After the pantry, I decided to rearrange the kitchen.  This happens about once a quarter. Our kitchen is tiny and has bizarre counter space.  We have black appliances but a white bread box.  The walls are mustard yellow.  We have the standard kitchen junk, but we also have oddities such as a bowl full of crystals, a little resin Buddha, a brand new Scentsy warmer, and a buffalo dish scrubber hanging from the window.  Steve says it's chaotic.  I prefer the term 'eclectic.'  Throughout the entire house, it seems we walk the thin line between quirky and cluttered.  I tried the whole 'clean and impersonal as a hotel room' method of housekeeping, and it sucked.  

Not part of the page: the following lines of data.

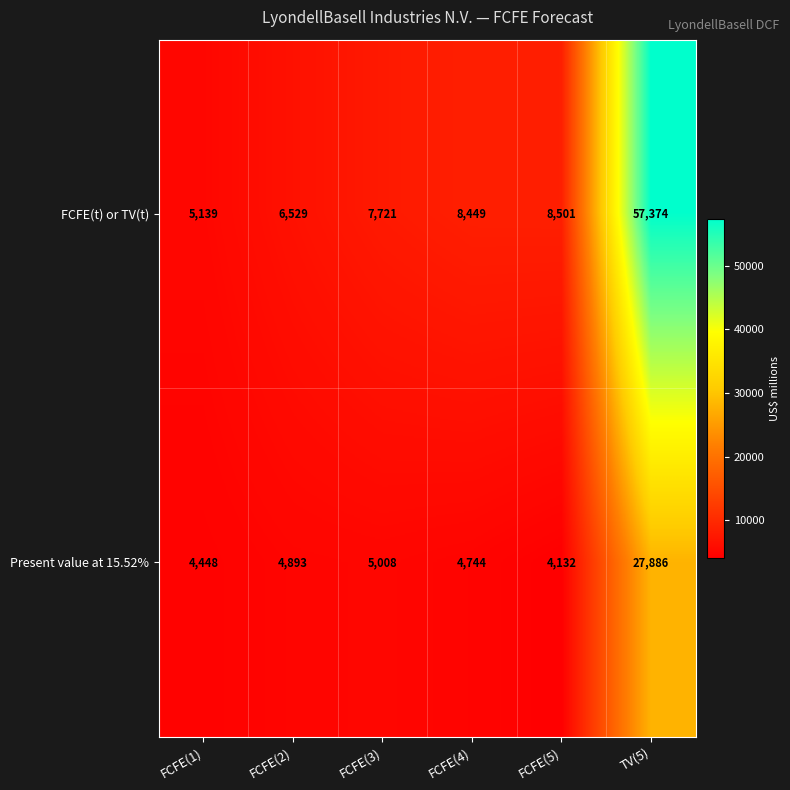

The value of Present value at 15.52% at FCFE(2) is 4893. True or false?

True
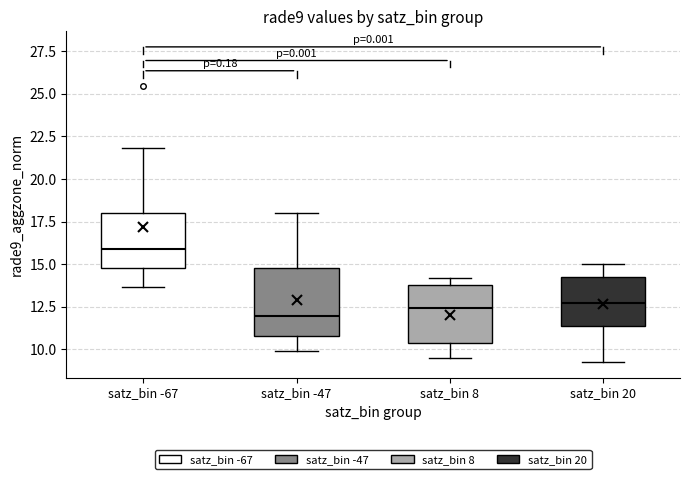

Where is the lower edge of the box for satz_bin -67 on the y-axis? The values are not printed on the chart, so give them approximately, as read against the axis.

15.0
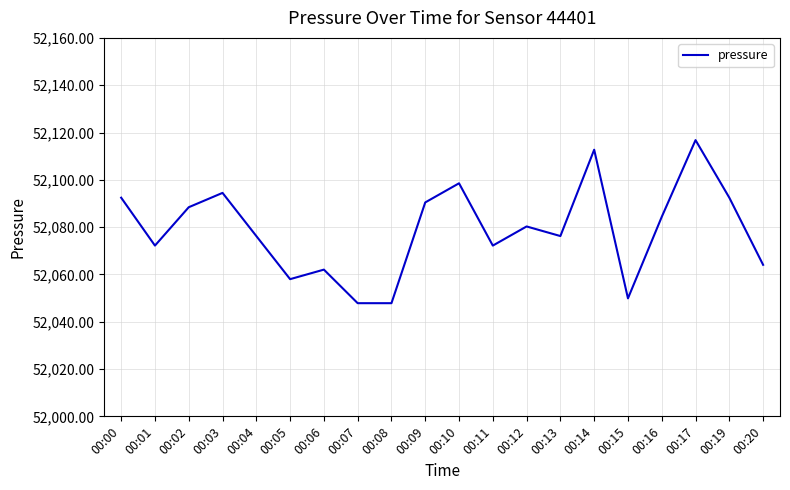

How many distinct data groups are displayed?

1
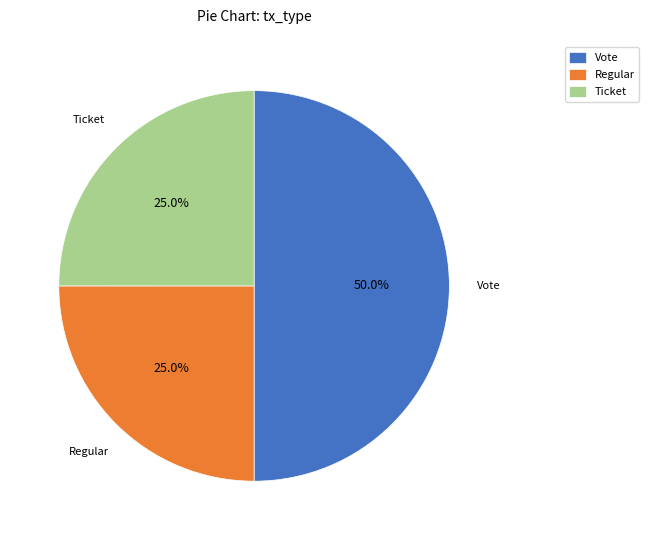

True or false: Regular accounts for 25% of the total.

True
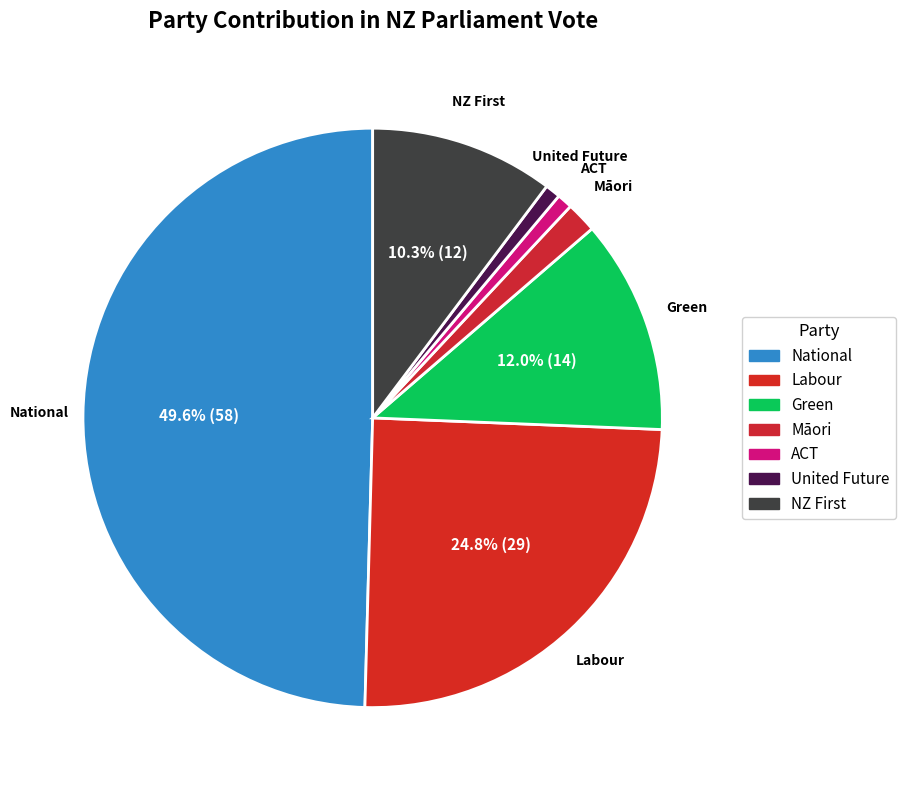

To the nearest percent, what percentage of the pie is United Future?

1%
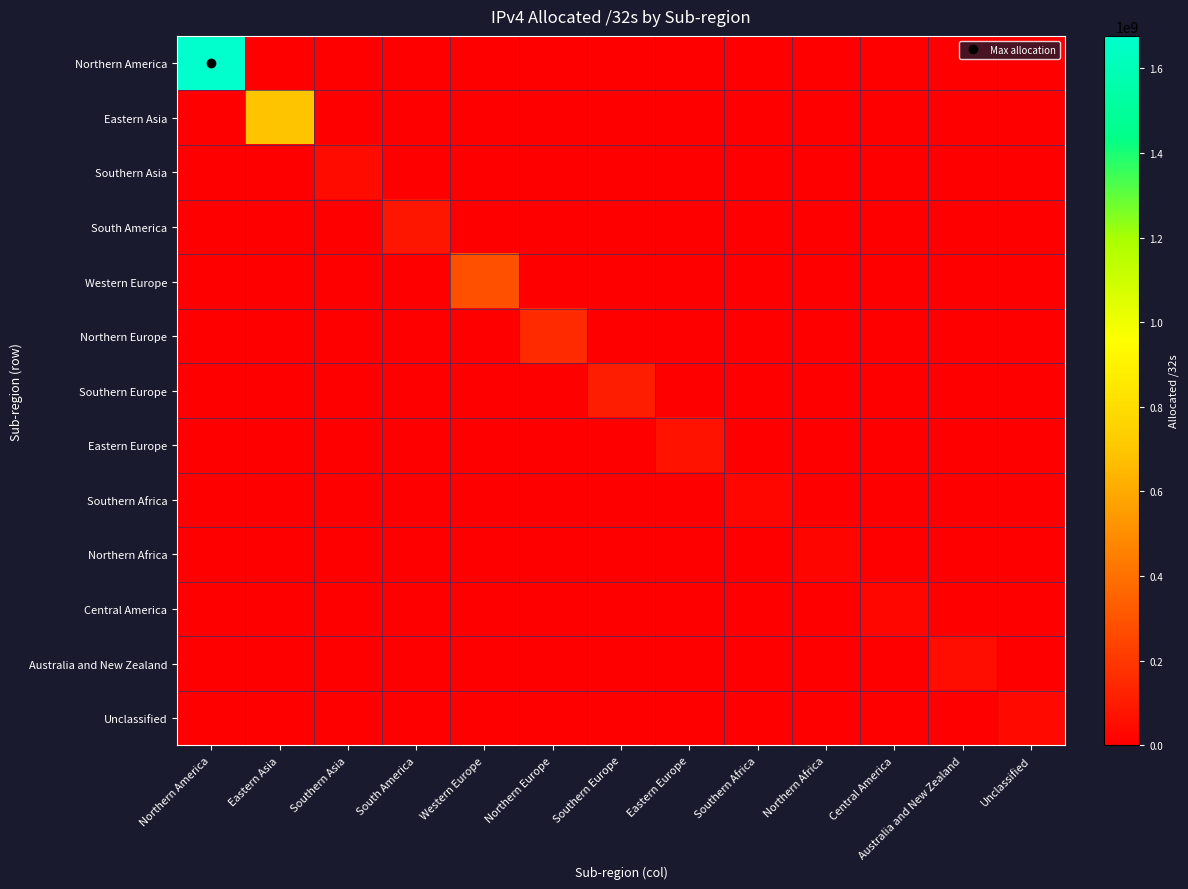

At how many categories does at least one series exceed 1639331942?

1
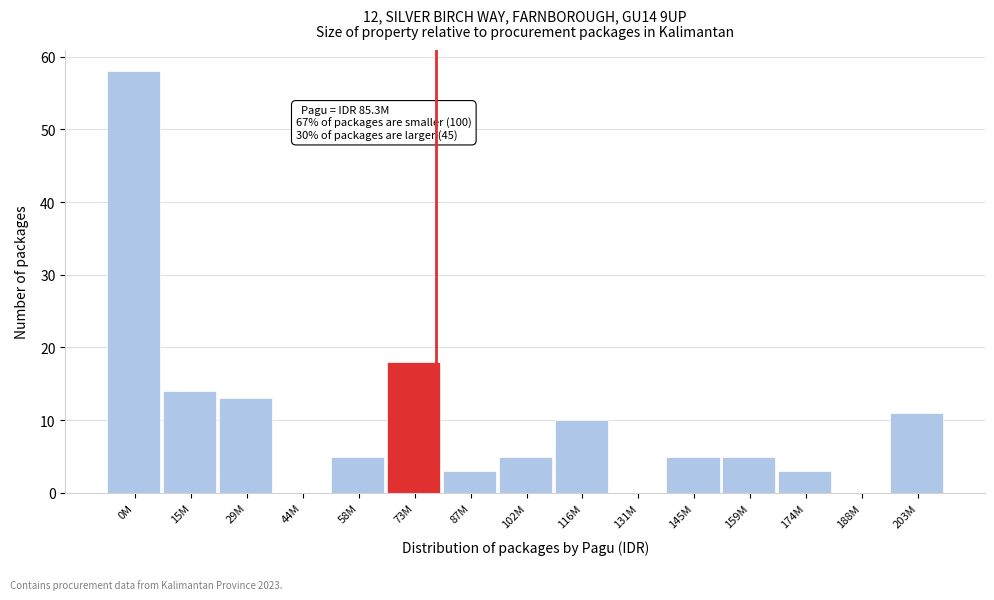

Reading right to left, what are all the values shown in this chart?

203M=11	188M=0	174M=3	159M=5	145M=5	131M=0	116M=10	102M=5	87M=3	73M=18	58M=5	44M=0	29M=13	15M=14	0M=58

Obviously, the basement still needs work.  I've been chipping away at it, but there's a ton of cardboard that needs to be recycled.  Our recycling gets picked up once every two weeks, and our bin isn't big enough to fit all the remaining cardboard.  Hopefully it'll all be gone by the time my poor friend must endure the creepy basement in order to shower.

Oh!  Another crappy thing about the house is that we don't have a guest bedroom.  We have a master bedroom, a nerd cave, a living room, a nook that acts as my "office" .... a dining room, a kitchen, and a massive creepy basement.  When we originally bought the house, we'd planned on putting in a guest room in the basement.  Oh, how naive we were... who in their right mind would want to sleep down there?  No one, that's who.  Except maybe a serial killer.  I bet a serial killer would love sleeping in the basement.

I will admit that the basement is well-lit. That's about all it has going for it.  It's a work in progress.  I will see if I can tackle a bit more of the basement tonight.  Then again, I may just watch the final season of Dexter.  I have priorities, folks!